"(L)egislative acts, no matter what their form, that apply either to named individuals or to easily ascertainable members of a group in such a way as to inflict punishment on them without a judicial trial are bills of attainder prohibited by the Constitution."
--United States v. Lovett, 328 U.S. 303, 315-316 (1946).
"(The bill of attainder was) invented in the early fifteenth century... In the attainder procedure, there was not even a show trial: A bill was simply passed through both houses of Parliament declaring someone an enemy of the king and the kingdom."
--Norman F. Cantor, Imagining the Law, New York: Harper Perennial, 1999, p. 291.
So greatly did the authors of the Constitution despise the idea of legislative bodies declaring somebody a criminal that they prohibited bills of attainder twice. Article I, § 9 prohibits Congress from passing bills of attainder, while Article I § 10 declares that no state shall pass a bill of attainder. The latter is particularly striking: in the original Constitution of 1787 there is no indication that states even have to observe rules of due process--that would not come for over eighty years until the Fourteenth Amendment was ratified-- yet right away when our Constitutional government was first created, James Madison and company made it quite clear that if someone is to be arrested, it must be through the judicial process. Legislators cannot vote to say somebody is a criminal.
Well somebody forgot to tell some of the people in Brattleboro, Vermont, as shown by this ridiculous item:
Here it is in a nutshell:
"A group in Brattleboro is petitioning to put an item on a town meeting agenda in March that would make Bush and Vice President Cheney subject to arrest and indictment if they visit the southeastern Vermont community...
"The measure asks: 'Shall the Selectboard instruct the Town Attorney to draft indictments against President Bush and Vice President Cheney for crimes against our Constitution, and publish said indictment for consideration by other municipalities?'"
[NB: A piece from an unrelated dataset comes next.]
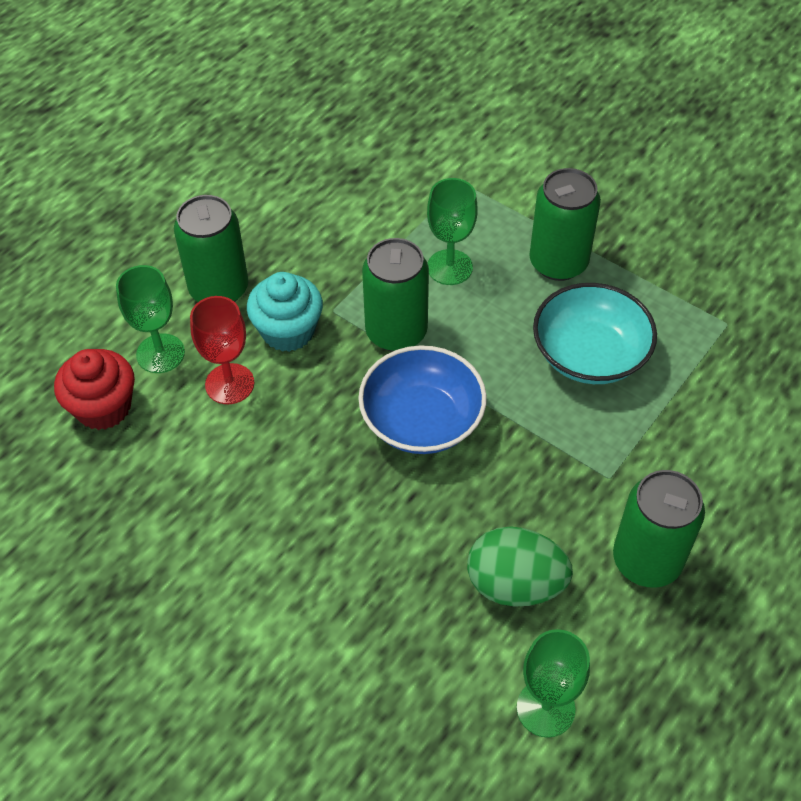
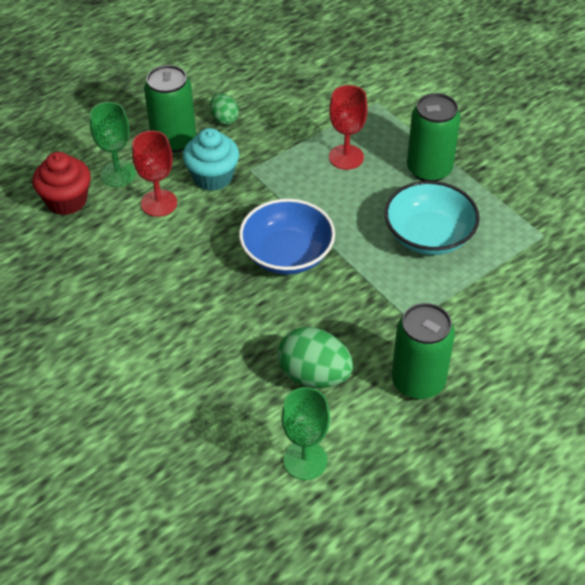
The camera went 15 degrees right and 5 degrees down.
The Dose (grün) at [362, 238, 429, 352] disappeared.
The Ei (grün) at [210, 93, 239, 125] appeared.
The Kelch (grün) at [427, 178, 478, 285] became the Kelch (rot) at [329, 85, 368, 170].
One can only hope that the Town Attorney is familiar with the Constitution, knows what a bill of attainder is, and tells the Selectboard to shut up and worry about whether there should be a traffic light installed at the intersection of streets x and y. It would be beneficial to everybody in Brattleboro, after all, if their Selectboard did what small town councils are supposed to do, rather than what the U.S. Constitution prevents them from doing. Whatever complaints anybody has with the President and Vice-President, this is America, and legislators can't randomly declare that two men named Bush and Cheney are criminals subject to arrest.